#### [The task]
I would like you to print all the records below exactly as they are.

#### [Dataset records]
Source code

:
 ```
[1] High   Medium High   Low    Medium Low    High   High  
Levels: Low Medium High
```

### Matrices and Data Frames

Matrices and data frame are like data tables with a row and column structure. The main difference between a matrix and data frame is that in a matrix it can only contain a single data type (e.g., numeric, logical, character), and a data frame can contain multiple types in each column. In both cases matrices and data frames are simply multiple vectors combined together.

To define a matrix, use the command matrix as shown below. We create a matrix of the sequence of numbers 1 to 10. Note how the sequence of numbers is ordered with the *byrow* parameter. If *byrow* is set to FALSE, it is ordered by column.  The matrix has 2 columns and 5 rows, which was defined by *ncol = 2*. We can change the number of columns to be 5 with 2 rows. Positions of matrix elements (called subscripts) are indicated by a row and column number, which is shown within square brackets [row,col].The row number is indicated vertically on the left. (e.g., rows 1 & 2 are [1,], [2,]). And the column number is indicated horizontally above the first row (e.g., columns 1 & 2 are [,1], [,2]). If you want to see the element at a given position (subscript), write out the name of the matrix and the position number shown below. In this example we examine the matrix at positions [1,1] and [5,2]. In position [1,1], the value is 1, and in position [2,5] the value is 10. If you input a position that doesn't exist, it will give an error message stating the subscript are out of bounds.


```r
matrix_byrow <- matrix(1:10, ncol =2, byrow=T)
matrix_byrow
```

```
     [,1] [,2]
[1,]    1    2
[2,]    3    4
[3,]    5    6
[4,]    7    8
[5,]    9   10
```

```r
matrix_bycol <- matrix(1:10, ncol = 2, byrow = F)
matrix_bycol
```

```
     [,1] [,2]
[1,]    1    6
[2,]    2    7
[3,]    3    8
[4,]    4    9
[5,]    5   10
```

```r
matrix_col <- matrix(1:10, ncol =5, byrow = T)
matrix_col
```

#### [Answer area]
Source code

:
 ```
[1] High   Medium High   Low    Medium Low    High   High  
Levels: Low Medium High
```

### Matrices and Data Frames

Matrices and data frame are like data tables with a row and column structure. The main difference between a matrix and data frame is that in a matrix it can only contain a single data type (e.g., numeric, logical, character), and a data frame can contain multiple types in each column. In both cases matrices and data frames are simply multiple vectors combined together.

To define a matrix, use the command matrix as shown below. We create a matrix of the sequence of numbers 1 to 10. Note how the sequence of numbers is ordered with the *byrow* parameter. If *byrow* is set to FALSE, it is ordered by column.  The matrix has 2 columns and 5 rows, which was defined by *ncol = 2*. We can change the number of columns to be 5 with 2 rows. Positions of matrix elements (called subscripts) are indicated by a row and column number, which is shown within square brackets [row,col].The row number is indicated vertically on the left. (e.g., rows 1 & 2 are [1,], [2,]). And the column number is indicated horizontally above the first row (e.g., columns 1 & 2 are [,1], [,2]). If you want to see the element at a given position (subscript), write out the name of the matrix and the position number shown below. In this example we examine the matrix at positions [1,1] and [5,2]. In position [1,1], the value is 1, and in position [2,5] the value is 10. If you input a position that doesn't exist, it will give an error message stating the subscript are out of bounds.


```r
matrix_byrow <- matrix(1:10, ncol =2, byrow=T)
matrix_byrow
```

```
     [,1] [,2]
[1,]    1    2
[2,]    3    4
[3,]    5    6
[4,]    7    8
[5,]    9   10
```

```r
matrix_bycol <- matrix(1:10, ncol = 2, byrow = F)
matrix_bycol
```

```
     [,1] [,2]
[1,]    1    6
[2,]    2    7
[3,]    3    8
[4,]    4    9
[5,]    5   10
```

```r
matrix_col <- matrix(1:10, ncol =5, byrow = T)
matrix_col
```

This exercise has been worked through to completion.